A single affordability measure explained up to 84% of the gap in ART use worldwide
Halving what patients pay out of pocket for fertility treatment was associated with a 2.67-fold increase in births through assisted reproductive technology (ART).
An international study presented at the 42nd Annual Meeting of the European Society of Human Reproduction and Embryology (ESHRE) reported the finding.
Researchers analyzed ART registry, economic and demographic data from 22 countries and regions between 2021 and 2023, covering more than 95 percent of global ART activity, to gauge how affordability varies internationally.
To compare countries on a common basis, the team built a "cost-to-baby" measure estimating what it costs to achieve one live birth through ART.
Researchers calculated a gross figure from average per-cycle treatment costs, including embryo transfer, preimplantation genetic testing where used and medications, together with the age-weighted number of cycles needed for a live birth.
A net out-of-pocket figure then factored in reimbursement programs, subsidies and tax benefits in each region.
Both were expressed as a percentage of median after-tax household income.
Affordability varied widely.
Countries where gross cost-to-baby fell below 100 percent and net out-of-pocket cost stayed under 50 percent of median household income recorded the highest ART use, the authors reported, including South Korea at 11.8 percent of births, Spain at 11.7 percent and Japan at 9.3 percent.
Where costs reached two or three times annual median household income, as in Brazil, India and Southeast Asia, ART births fell to between 0.2 percent and 0.4 percent.
Lead author Stephanie Kuku of Conceivable Life Sciences said the single affordability measure explained between 77 percent and 84 percent of the variation in ART use across the countries studied.
The relationship followed a power-law rather than a linear pattern, she added, meaning cost reductions could produce disproportionately large gains in access, with the biggest effects where affordability barriers are highest.
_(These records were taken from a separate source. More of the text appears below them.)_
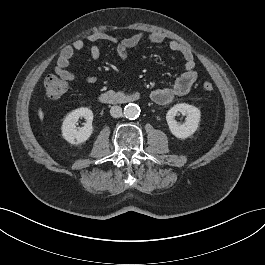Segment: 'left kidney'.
Segmentation results:
<instances>
[{
    "label": "left kidney",
    "mask_w": 265,
    "mask_h": 265,
    "mask_svg": "<svg viewBox=\"0 0 265 265\" xmlns=\"http://www.w3.org/2000/svg\"><path fill=\"white\" fill-rule=\"evenodd\" d=\"M177 113L186 115L185 123L179 124L174 119ZM200 117V110L197 107L186 103L174 105L166 114V120L171 133L179 139H186L196 132L200 122Z\"/></svg>",
    "instance_id": "left-kidney-1"
}]
</instances>
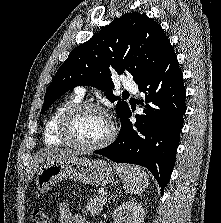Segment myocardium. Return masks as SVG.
<instances>
[{"label":"myocardium","instance_id":"f54148a6","mask_svg":"<svg viewBox=\"0 0 221 223\" xmlns=\"http://www.w3.org/2000/svg\"><path fill=\"white\" fill-rule=\"evenodd\" d=\"M86 110H94V111H98L102 113L107 118L110 125V130H109L108 135L104 139H102L100 142L93 145L78 143L71 137V134H70L72 121L79 113ZM116 133H117L116 126L111 116L108 114V112L102 106L95 103H90V102L76 103L70 106L69 108H67L60 118L58 129H57V135L59 139H61L67 145L71 146L73 149L78 150V151H83V152L97 151L110 145L115 139Z\"/></svg>","mask_w":221,"mask_h":223}]
</instances>
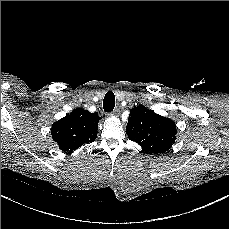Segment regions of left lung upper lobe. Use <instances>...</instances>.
I'll return each mask as SVG.
<instances>
[{
  "label": "left lung upper lobe",
  "instance_id": "obj_1",
  "mask_svg": "<svg viewBox=\"0 0 229 229\" xmlns=\"http://www.w3.org/2000/svg\"><path fill=\"white\" fill-rule=\"evenodd\" d=\"M128 138L138 143L147 153L168 151L175 142L176 125L174 121L156 114L145 106L130 110L126 127Z\"/></svg>",
  "mask_w": 229,
  "mask_h": 229
}]
</instances>
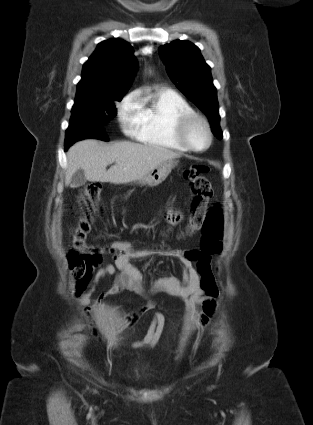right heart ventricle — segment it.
<instances>
[{"instance_id":"right-heart-ventricle-1","label":"right heart ventricle","mask_w":313,"mask_h":425,"mask_svg":"<svg viewBox=\"0 0 313 425\" xmlns=\"http://www.w3.org/2000/svg\"><path fill=\"white\" fill-rule=\"evenodd\" d=\"M193 112L178 93L168 89L154 90L140 100V119L134 136L149 146L186 152L188 149L176 138L175 126L179 116Z\"/></svg>"}]
</instances>
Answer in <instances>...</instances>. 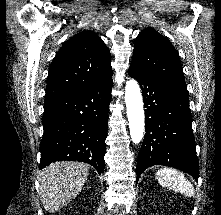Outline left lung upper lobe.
I'll return each mask as SVG.
<instances>
[{"label": "left lung upper lobe", "mask_w": 221, "mask_h": 215, "mask_svg": "<svg viewBox=\"0 0 221 215\" xmlns=\"http://www.w3.org/2000/svg\"><path fill=\"white\" fill-rule=\"evenodd\" d=\"M130 68L170 87L186 92L183 68L171 42L152 28L137 36Z\"/></svg>", "instance_id": "left-lung-upper-lobe-1"}]
</instances>
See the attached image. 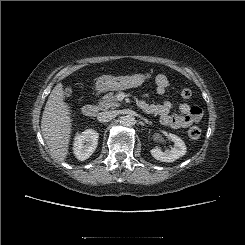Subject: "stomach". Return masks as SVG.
Returning a JSON list of instances; mask_svg holds the SVG:
<instances>
[{
  "instance_id": "1",
  "label": "stomach",
  "mask_w": 245,
  "mask_h": 245,
  "mask_svg": "<svg viewBox=\"0 0 245 245\" xmlns=\"http://www.w3.org/2000/svg\"><path fill=\"white\" fill-rule=\"evenodd\" d=\"M148 77L143 74H134L131 76H111L103 75L96 81V89L99 92L125 90L141 86Z\"/></svg>"
}]
</instances>
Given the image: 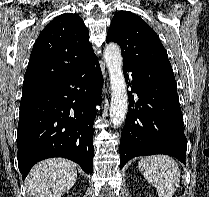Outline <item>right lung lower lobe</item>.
<instances>
[{
  "label": "right lung lower lobe",
  "mask_w": 209,
  "mask_h": 197,
  "mask_svg": "<svg viewBox=\"0 0 209 197\" xmlns=\"http://www.w3.org/2000/svg\"><path fill=\"white\" fill-rule=\"evenodd\" d=\"M103 78L97 57L67 77L22 93L17 129L18 167L27 176L43 159L63 157L93 172V123Z\"/></svg>",
  "instance_id": "1"
}]
</instances>
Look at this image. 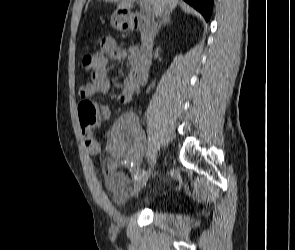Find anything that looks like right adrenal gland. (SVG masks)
<instances>
[{
  "instance_id": "1",
  "label": "right adrenal gland",
  "mask_w": 295,
  "mask_h": 250,
  "mask_svg": "<svg viewBox=\"0 0 295 250\" xmlns=\"http://www.w3.org/2000/svg\"><path fill=\"white\" fill-rule=\"evenodd\" d=\"M169 23H171V17H170V14L165 12V14L163 15L162 17V21L159 23L158 25V29H157V32H159L160 28L162 25H168Z\"/></svg>"
}]
</instances>
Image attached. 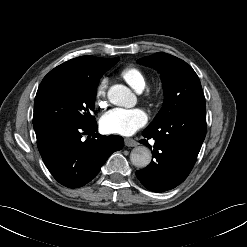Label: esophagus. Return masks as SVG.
Instances as JSON below:
<instances>
[{"label":"esophagus","instance_id":"esophagus-1","mask_svg":"<svg viewBox=\"0 0 247 247\" xmlns=\"http://www.w3.org/2000/svg\"><path fill=\"white\" fill-rule=\"evenodd\" d=\"M124 142H125V145L128 147H135L138 145V142L132 138H125Z\"/></svg>","mask_w":247,"mask_h":247}]
</instances>
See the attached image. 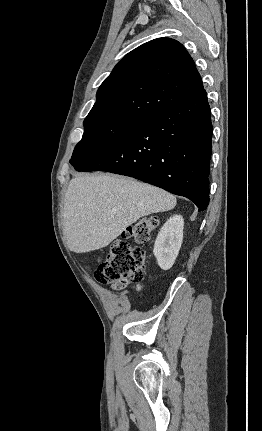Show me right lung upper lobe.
I'll return each mask as SVG.
<instances>
[{
    "label": "right lung upper lobe",
    "mask_w": 262,
    "mask_h": 431,
    "mask_svg": "<svg viewBox=\"0 0 262 431\" xmlns=\"http://www.w3.org/2000/svg\"><path fill=\"white\" fill-rule=\"evenodd\" d=\"M204 90L195 64L176 40L149 41L120 60L97 91L84 124L140 122Z\"/></svg>",
    "instance_id": "cb5924a9"
}]
</instances>
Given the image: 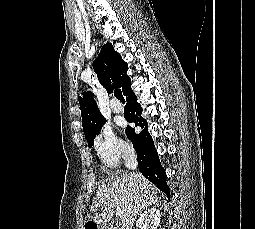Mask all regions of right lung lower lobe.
<instances>
[{"label":"right lung lower lobe","mask_w":255,"mask_h":229,"mask_svg":"<svg viewBox=\"0 0 255 229\" xmlns=\"http://www.w3.org/2000/svg\"><path fill=\"white\" fill-rule=\"evenodd\" d=\"M123 94L126 96L127 100V106L124 112L125 119L129 123H133L136 127L142 128V131L138 134L134 133L133 128L129 126L126 128V134L132 141L137 153L139 170L149 181L155 184L170 198L166 173L161 166L153 139L148 132V124L146 120L141 117L142 108L139 103H137V98L131 89L130 79Z\"/></svg>","instance_id":"1"}]
</instances>
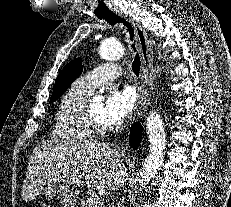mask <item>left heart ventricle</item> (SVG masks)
<instances>
[{
	"label": "left heart ventricle",
	"mask_w": 231,
	"mask_h": 207,
	"mask_svg": "<svg viewBox=\"0 0 231 207\" xmlns=\"http://www.w3.org/2000/svg\"><path fill=\"white\" fill-rule=\"evenodd\" d=\"M103 107H104V104L102 102L91 103L89 104V111L94 119L105 124L102 119Z\"/></svg>",
	"instance_id": "obj_1"
}]
</instances>
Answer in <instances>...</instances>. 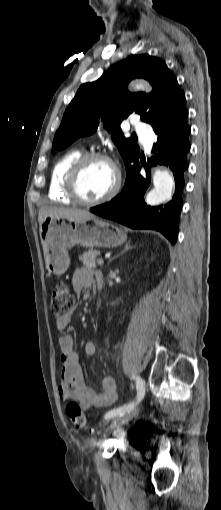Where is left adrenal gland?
<instances>
[{"instance_id": "left-adrenal-gland-1", "label": "left adrenal gland", "mask_w": 221, "mask_h": 510, "mask_svg": "<svg viewBox=\"0 0 221 510\" xmlns=\"http://www.w3.org/2000/svg\"><path fill=\"white\" fill-rule=\"evenodd\" d=\"M132 248H133V247L130 245V241H129V242H127V243L125 244V246H124L123 251H122L121 253H119L118 255L114 256L112 259H110L109 263H110L111 261H113L114 259H116L117 257H119L120 255L124 254L126 251H128V250L132 249Z\"/></svg>"}]
</instances>
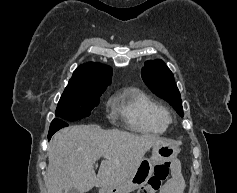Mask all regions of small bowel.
Instances as JSON below:
<instances>
[{"mask_svg": "<svg viewBox=\"0 0 237 193\" xmlns=\"http://www.w3.org/2000/svg\"><path fill=\"white\" fill-rule=\"evenodd\" d=\"M184 190L185 181L182 177L180 167L173 163L172 177L165 183L160 193H184Z\"/></svg>", "mask_w": 237, "mask_h": 193, "instance_id": "c3829d8e", "label": "small bowel"}]
</instances>
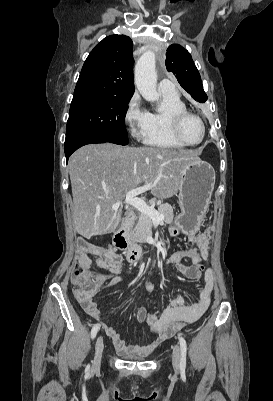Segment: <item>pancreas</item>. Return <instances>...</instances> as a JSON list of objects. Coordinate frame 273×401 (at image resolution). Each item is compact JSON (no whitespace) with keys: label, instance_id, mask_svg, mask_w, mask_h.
Returning a JSON list of instances; mask_svg holds the SVG:
<instances>
[{"label":"pancreas","instance_id":"cf45deb5","mask_svg":"<svg viewBox=\"0 0 273 401\" xmlns=\"http://www.w3.org/2000/svg\"><path fill=\"white\" fill-rule=\"evenodd\" d=\"M158 211L160 215H164V221H162V223H165V225L173 223L174 215L171 205H159ZM151 233L152 219H150L148 215H144V213H139V217H137L135 225H133L130 233L133 241H136V243H142V241H144L148 235H151Z\"/></svg>","mask_w":273,"mask_h":401}]
</instances>
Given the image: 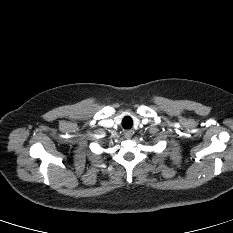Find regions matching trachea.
<instances>
[{
    "instance_id": "trachea-1",
    "label": "trachea",
    "mask_w": 233,
    "mask_h": 233,
    "mask_svg": "<svg viewBox=\"0 0 233 233\" xmlns=\"http://www.w3.org/2000/svg\"><path fill=\"white\" fill-rule=\"evenodd\" d=\"M132 125H133V121H132L131 117L126 116V117L123 118V120H122V126H123V128H125V129H131Z\"/></svg>"
}]
</instances>
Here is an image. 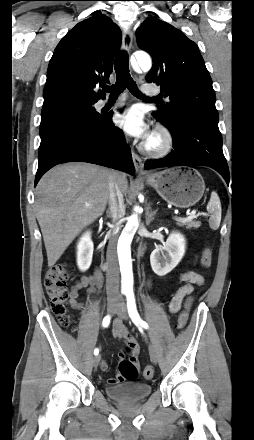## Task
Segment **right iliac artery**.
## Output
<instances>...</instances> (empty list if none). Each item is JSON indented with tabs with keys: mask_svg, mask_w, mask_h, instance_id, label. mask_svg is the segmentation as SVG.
<instances>
[{
	"mask_svg": "<svg viewBox=\"0 0 254 440\" xmlns=\"http://www.w3.org/2000/svg\"><path fill=\"white\" fill-rule=\"evenodd\" d=\"M110 319H111V317L109 315L104 317L103 322H102L103 327H108V325L110 323ZM98 353H99V349L96 348L94 350V354L98 355Z\"/></svg>",
	"mask_w": 254,
	"mask_h": 440,
	"instance_id": "right-iliac-artery-1",
	"label": "right iliac artery"
}]
</instances>
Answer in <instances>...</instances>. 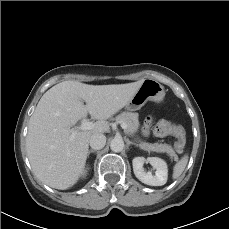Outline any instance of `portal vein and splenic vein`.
Listing matches in <instances>:
<instances>
[{"label":"portal vein and splenic vein","instance_id":"18ae733b","mask_svg":"<svg viewBox=\"0 0 229 229\" xmlns=\"http://www.w3.org/2000/svg\"><path fill=\"white\" fill-rule=\"evenodd\" d=\"M94 127H95V123L90 122L87 119H83L81 125L78 128H75V129L73 128L72 129V135H71L70 139L71 140L73 139V137H74V135H75V133L77 131H79V130H81V131L91 130ZM121 127H122V129L126 130L127 129V124L126 123H121Z\"/></svg>","mask_w":229,"mask_h":229}]
</instances>
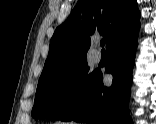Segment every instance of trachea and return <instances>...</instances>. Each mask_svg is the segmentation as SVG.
<instances>
[{"mask_svg":"<svg viewBox=\"0 0 156 124\" xmlns=\"http://www.w3.org/2000/svg\"><path fill=\"white\" fill-rule=\"evenodd\" d=\"M100 45H101V47H104V45H105V40H104V39H102V40L100 41Z\"/></svg>","mask_w":156,"mask_h":124,"instance_id":"3493384b","label":"trachea"}]
</instances>
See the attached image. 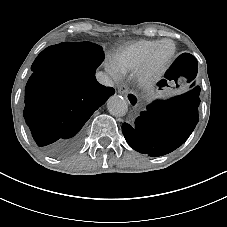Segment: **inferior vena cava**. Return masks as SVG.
<instances>
[{"instance_id": "602c4592", "label": "inferior vena cava", "mask_w": 227, "mask_h": 227, "mask_svg": "<svg viewBox=\"0 0 227 227\" xmlns=\"http://www.w3.org/2000/svg\"><path fill=\"white\" fill-rule=\"evenodd\" d=\"M96 79L99 83L105 85V86H113L114 83L112 79L104 72H97L96 73Z\"/></svg>"}]
</instances>
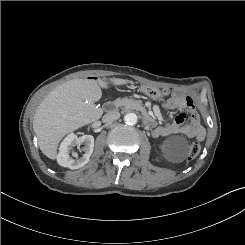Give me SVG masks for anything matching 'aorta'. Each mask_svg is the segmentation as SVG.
Masks as SVG:
<instances>
[{
    "mask_svg": "<svg viewBox=\"0 0 245 245\" xmlns=\"http://www.w3.org/2000/svg\"><path fill=\"white\" fill-rule=\"evenodd\" d=\"M138 117L135 113L130 112L125 114L124 122L128 125H135L137 123Z\"/></svg>",
    "mask_w": 245,
    "mask_h": 245,
    "instance_id": "obj_1",
    "label": "aorta"
}]
</instances>
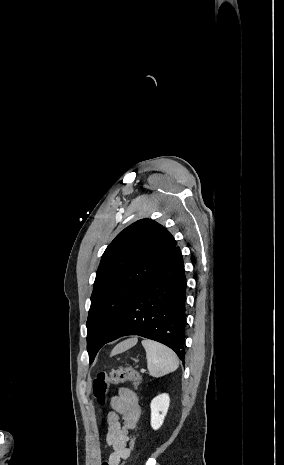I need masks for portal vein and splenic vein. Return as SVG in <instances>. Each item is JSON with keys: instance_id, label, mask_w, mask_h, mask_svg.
<instances>
[{"instance_id": "obj_1", "label": "portal vein and splenic vein", "mask_w": 284, "mask_h": 465, "mask_svg": "<svg viewBox=\"0 0 284 465\" xmlns=\"http://www.w3.org/2000/svg\"><path fill=\"white\" fill-rule=\"evenodd\" d=\"M141 373H145L144 369H141Z\"/></svg>"}]
</instances>
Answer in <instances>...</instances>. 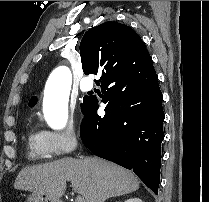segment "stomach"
I'll return each mask as SVG.
<instances>
[{"label":"stomach","mask_w":209,"mask_h":202,"mask_svg":"<svg viewBox=\"0 0 209 202\" xmlns=\"http://www.w3.org/2000/svg\"><path fill=\"white\" fill-rule=\"evenodd\" d=\"M27 202H61L59 199L48 197L44 194L31 193L27 197Z\"/></svg>","instance_id":"1"}]
</instances>
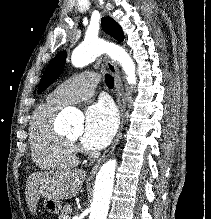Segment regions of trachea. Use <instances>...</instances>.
<instances>
[{
    "label": "trachea",
    "mask_w": 211,
    "mask_h": 219,
    "mask_svg": "<svg viewBox=\"0 0 211 219\" xmlns=\"http://www.w3.org/2000/svg\"><path fill=\"white\" fill-rule=\"evenodd\" d=\"M105 83L108 88L112 89L114 86V78L110 74H105Z\"/></svg>",
    "instance_id": "1"
}]
</instances>
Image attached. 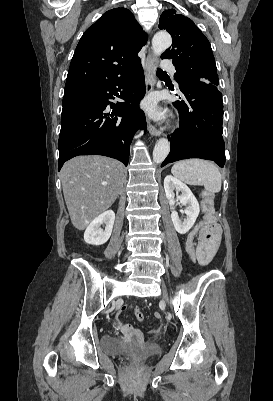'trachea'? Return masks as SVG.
I'll return each instance as SVG.
<instances>
[{"mask_svg": "<svg viewBox=\"0 0 273 401\" xmlns=\"http://www.w3.org/2000/svg\"><path fill=\"white\" fill-rule=\"evenodd\" d=\"M160 73H165V72H163V70H161L160 68H158V69H157V74H160Z\"/></svg>", "mask_w": 273, "mask_h": 401, "instance_id": "3493384b", "label": "trachea"}]
</instances>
The findings point to specific policy levers, according to Kuku.
"Perhaps the most straightforward answer is that insurance mandates and public funding programmes need to cover multiple complete treatment cycles, not just one," she said.
Her analysis centred on cost-to-baby rather than cost-per-cycle because that is what patients face, she noted, and the data show countries funding multiple cycles reach higher use.
Kuku also pointed to tax policy, citing South Korea's 30 percent income tax credit for fertility treatment, and to workforce licensing reform that could expand clinical capacity and lower gross treatment costs.
Industry could improve affordability through workflow optimization, standardization and automation, she said.
The analysis did not capture chronically underserved communities defined by race, geography or socioeconomic status, Kuku said, and future work would examine how to reach patients who need ART rather than only those who can currently access it.
The study abstract will appear in the journal Human Reproduction.